[Stored entries]
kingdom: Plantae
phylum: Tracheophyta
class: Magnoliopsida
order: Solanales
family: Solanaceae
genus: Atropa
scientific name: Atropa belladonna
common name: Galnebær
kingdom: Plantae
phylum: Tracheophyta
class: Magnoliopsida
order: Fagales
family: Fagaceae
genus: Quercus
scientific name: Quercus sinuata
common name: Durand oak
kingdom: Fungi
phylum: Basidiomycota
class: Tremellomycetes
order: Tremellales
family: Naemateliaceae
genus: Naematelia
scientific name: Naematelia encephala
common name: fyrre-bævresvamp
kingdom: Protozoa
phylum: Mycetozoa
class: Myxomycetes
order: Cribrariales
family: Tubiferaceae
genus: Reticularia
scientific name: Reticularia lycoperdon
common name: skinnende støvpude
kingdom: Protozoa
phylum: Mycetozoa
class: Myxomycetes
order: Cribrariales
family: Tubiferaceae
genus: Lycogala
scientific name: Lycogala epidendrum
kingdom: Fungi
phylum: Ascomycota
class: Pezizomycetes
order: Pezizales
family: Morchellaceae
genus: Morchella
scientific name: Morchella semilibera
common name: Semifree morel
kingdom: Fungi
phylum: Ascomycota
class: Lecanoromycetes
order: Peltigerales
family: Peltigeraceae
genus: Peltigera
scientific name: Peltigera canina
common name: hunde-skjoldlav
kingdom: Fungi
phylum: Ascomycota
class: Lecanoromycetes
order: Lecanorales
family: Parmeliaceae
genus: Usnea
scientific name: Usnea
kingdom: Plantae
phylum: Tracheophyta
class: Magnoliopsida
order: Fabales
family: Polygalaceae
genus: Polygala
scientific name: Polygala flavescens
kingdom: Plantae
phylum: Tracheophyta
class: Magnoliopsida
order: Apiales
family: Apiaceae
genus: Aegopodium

• Goal of the exercise
Update the items above by replacing "common name" with "vernacular name" wherever it occurs, and reproduce every line with nothing else altered.

• Written response
kingdom: Plantae
phylum: Tracheophyta
class: Magnoliopsida
order: Solanales
family: Solanaceae
genus: Atropa
scientific name: Atropa belladonna
vernacular name: Galnebær
kingdom: Plantae
phylum: Tracheophyta
class: Magnoliopsida
order: Fagales
family: Fagaceae
genus: Quercus
scientific name: Quercus sinuata
vernacular name: Durand oak
kingdom: Fungi
phylum: Basidiomycota
class: Tremellomycetes
order: Tremellales
family: Naemateliaceae
genus: Naematelia
scientific name: Naematelia encephala
vernacular name: fyrre-bævresvamp
kingdom: Protozoa
phylum: Mycetozoa
class: Myxomycetes
order: Cribrariales
family: Tubiferaceae
genus: Reticularia
scientific name: Reticularia lycoperdon
vernacular name: skinnende støvpude
kingdom: Protozoa
phylum: Mycetozoa
class: Myxomycetes
order: Cribrariales
family: Tubiferaceae
genus: Lycogala
scientific name: Lycogala epidendrum
kingdom: Fungi
phylum: Ascomycota
class: Pezizomycetes
order: Pezizales
family: Morchellaceae
genus: Morchella
scientific name: Morchella semilibera
vernacular name: Semifree morel
kingdom: Fungi
phylum: Ascomycota
class: Lecanoromycetes
order: Peltigerales
family: Peltigeraceae
genus: Peltigera
scientific name: Peltigera canina
vernacular name: hunde-skjoldlav
kingdom: Fungi
phylum: Ascomycota
class: Lecanoromycetes
order: Lecanorales
family: Parmeliaceae
genus: Usnea
scientific name: Usnea
kingdom: Plantae
phylum: Tracheophyta
class: Magnoliopsida
order: Fabales
family: Polygalaceae
genus: Polygala
scientific name: Polygala flavescens
kingdom: Plantae
phylum: Tracheophyta
class: Magnoliopsida
order: Apiales
family: Apiaceae
genus: Aegopodium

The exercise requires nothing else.